Steven, as far as a motivation for factoring polynomials, there may not be one good opener question that would spark interest. But what about motivation for doing bicep curls? I coach basketball , so I have some cred when it comes to bringing athletics into the classroom. My analogy is you will never be asked to flex your bicep, or do a bicep curl during a (insert athletic event here). However, the training aspect (that may on it’s own appear tedious and unrelated) allows one to perform better at other more elaborate athletic tasks. Learn how to do the exercise well, practice it, and know when it is necessary, and it then becomes useful, part of the bigger picture, even if on its surface it may appear irrelevant.
That usually is a response to the generic “when are we ever going to use this” comment, and of course it is lost on some students…

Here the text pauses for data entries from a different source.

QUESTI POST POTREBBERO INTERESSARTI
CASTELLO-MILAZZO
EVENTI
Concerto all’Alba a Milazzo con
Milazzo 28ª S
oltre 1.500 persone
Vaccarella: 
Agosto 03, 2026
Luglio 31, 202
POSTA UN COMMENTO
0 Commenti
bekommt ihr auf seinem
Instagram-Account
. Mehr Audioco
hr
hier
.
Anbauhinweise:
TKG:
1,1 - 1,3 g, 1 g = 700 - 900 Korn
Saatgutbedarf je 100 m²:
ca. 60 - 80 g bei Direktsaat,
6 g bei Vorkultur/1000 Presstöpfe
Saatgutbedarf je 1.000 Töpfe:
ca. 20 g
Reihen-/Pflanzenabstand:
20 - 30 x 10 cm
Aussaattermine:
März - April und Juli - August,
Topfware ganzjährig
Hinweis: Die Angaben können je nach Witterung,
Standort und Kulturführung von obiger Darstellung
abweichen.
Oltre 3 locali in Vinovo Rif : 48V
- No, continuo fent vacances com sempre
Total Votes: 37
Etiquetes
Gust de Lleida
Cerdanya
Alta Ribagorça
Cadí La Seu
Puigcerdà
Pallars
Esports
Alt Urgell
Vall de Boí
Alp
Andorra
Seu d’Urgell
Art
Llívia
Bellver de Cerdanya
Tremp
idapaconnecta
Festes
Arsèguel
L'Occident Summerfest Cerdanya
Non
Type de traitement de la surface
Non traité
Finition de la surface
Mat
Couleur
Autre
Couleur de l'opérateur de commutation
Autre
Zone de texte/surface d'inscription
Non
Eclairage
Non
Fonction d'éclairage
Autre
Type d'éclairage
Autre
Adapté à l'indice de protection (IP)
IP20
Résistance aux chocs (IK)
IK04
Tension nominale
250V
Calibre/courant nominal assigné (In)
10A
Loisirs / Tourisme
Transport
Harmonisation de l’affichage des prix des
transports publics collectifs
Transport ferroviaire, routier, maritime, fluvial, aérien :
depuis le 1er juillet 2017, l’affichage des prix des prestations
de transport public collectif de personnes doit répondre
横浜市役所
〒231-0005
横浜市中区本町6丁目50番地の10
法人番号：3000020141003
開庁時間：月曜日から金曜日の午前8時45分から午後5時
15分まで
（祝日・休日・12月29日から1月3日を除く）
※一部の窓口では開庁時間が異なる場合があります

With regards to the general tone of what “style” of questioning/problem solving/curriculum choices is best, I am sure that if there was a one-size-fits-all program that worked for everyone, some Prentice Hall/Wiley/Key Curriculum/Disney/GE/Microsoft conglomerate would be marketing it to all. One of the most frustrating, yet I find interesting things about teaching is the mixing together all of these differing techniques, philosophies, activities, styles and curriculum design all come together to form a classroom environment. The ability to adapt is I feel one of the strongest traits teachers have. If I ever find that holy grail of teaching that works for all students, in all disciplines, on all of the standardized tests, hitting all of the various learning styles, accomodating all student needs, I think I would get bored.
Nancy
May 9, 2008 - 5:25 pm -Bumped into this and thought of you WORD PROBLEMS FOR FUTURE HEDGE FUND MANAGERS
http://www.mcsweeneys.net/2008/5/7woodiwiss.html
dan
May 10, 2008 - 7:47 am -Hysterical, thanks.